Two down, one more to go. After selling its Campaigns business on November 3, 2016, language service and technology provider SDL found a willing buyer for its Amsterdam-based e-commerce software firm Fredhopper.
SDL acquired Fredhopper at the end of 2009 as part of then-CEO Mark Lancaster’s strategy to go beyond language services and become a software and technology company. Along with other features such as search, Fredhopper provides recommendations to online shoppers based on previous purchases.
Buying Fredhopper is ATTRAQT, a listed UK-based software firm very much like Fredhopper. ATTRAQT was founded in 2003 and listed on the AIM Market of the London Stock Exchange in 2014.
In 2016, ATTRAQT posted revenues of GBP 3.6m and, at press time, had a market capitalization of GBP 12.4m. To fund the acquisition, ATTRAQT announced a capital increase to raise GBP 28.5m.
SDL will receive a cash consideration of GBP 25m. The company had paid EUR 5m for Fredhopper in 2009. According to a press statement, SDL stands to make a “profit on disposal of GBP 21.3m.” The profit, more or less, balances out the GBP 20.1m loss on disposal from the sale of the Campaigns business.
The selling price is higher than expected. SDL said Fredhopper generated a pre-tax profit of GBP 0.5m in 2015 and, stripping out intercompany charges, GBP 2.7m in pro-forma EBITDA. A realistic figure is likely to be somewhere in between and yield an earnings multiple paid of around 15x.
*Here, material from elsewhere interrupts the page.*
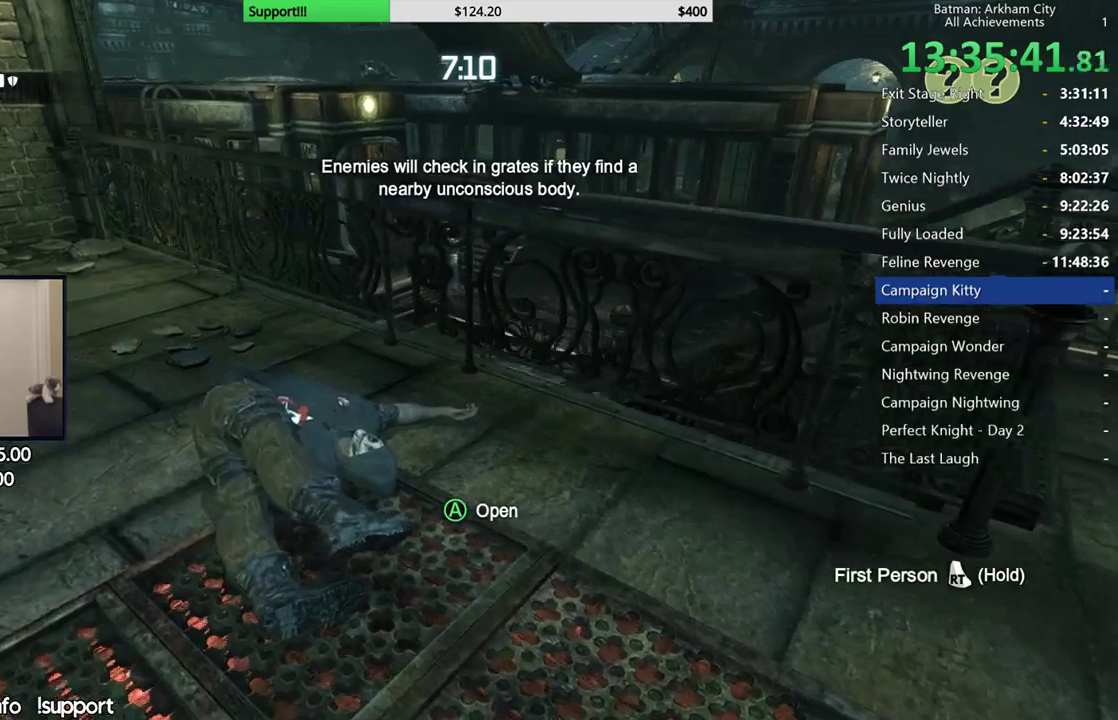
{"dt_ms": 500, "buttons": [], "left_stick": "down-left", "right_stick": "center", "button_events": []}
Fredhopper is an integrated component of SDL’s enterprise web CMS solution SDL Web. SDL told Slator they will continue to partner with Fredhopper.
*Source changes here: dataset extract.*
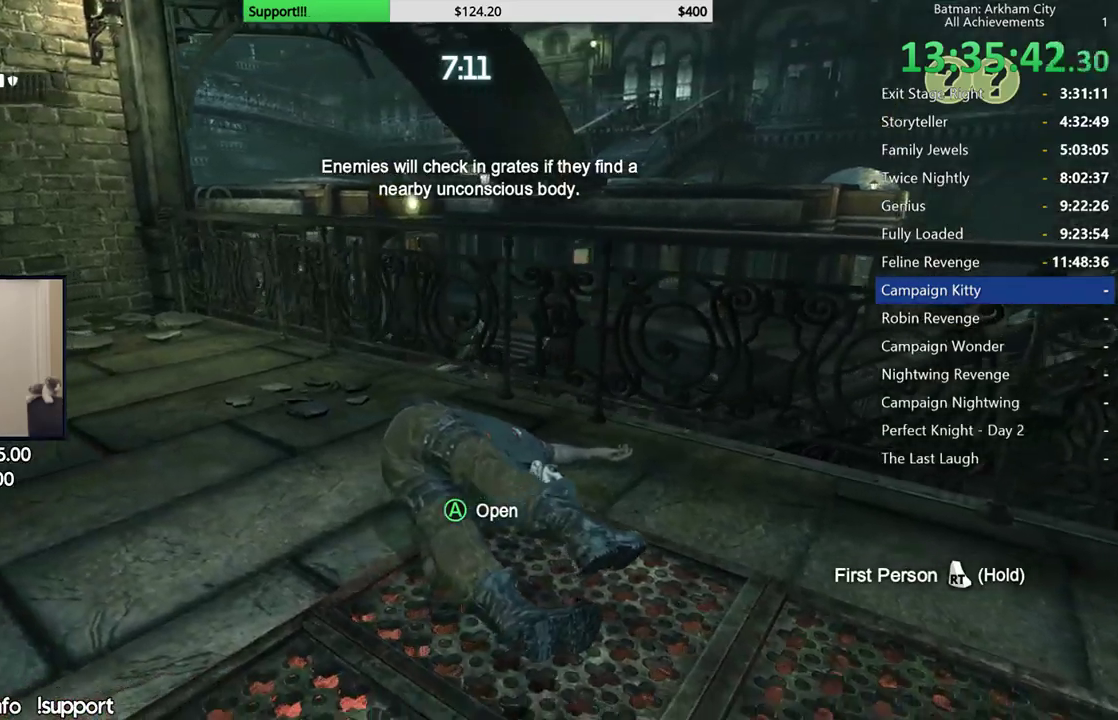
{"dt_ms": 500, "buttons": [], "left_stick": "center", "right_stick": "center", "button_events": [[367, "A", "down"], [500, "A", "up"]]}
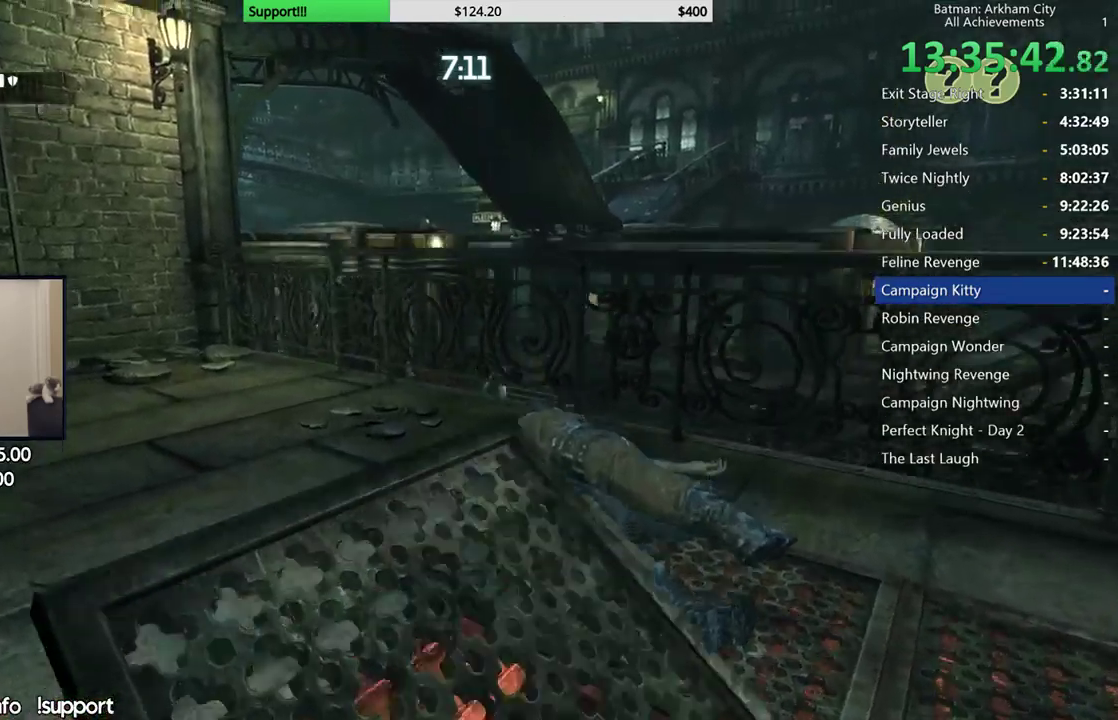
{"dt_ms": 500, "buttons": ["R2"], "left_stick": "center", "right_stick": "up", "button_events": [[400, "R2", "down"]]}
SDL said the proceeds of the sale go toward “the company’s growth strategy.” Despite CEO Adolfo Hernandez’s reluctance to consider acquisitions as a growth driver (i.e., “What I am not going to do is to just botch execution and then try to cover it with M&A”), Fredhopper’s disposal increases the likelihood of SDL returning to the M&A scene in 2017.
With Campaign and Fredhopper sold, what is left is Social Intelligence. The unit came with the GBP 68.4m acquisition of Alterian, but has never lived up to its promise.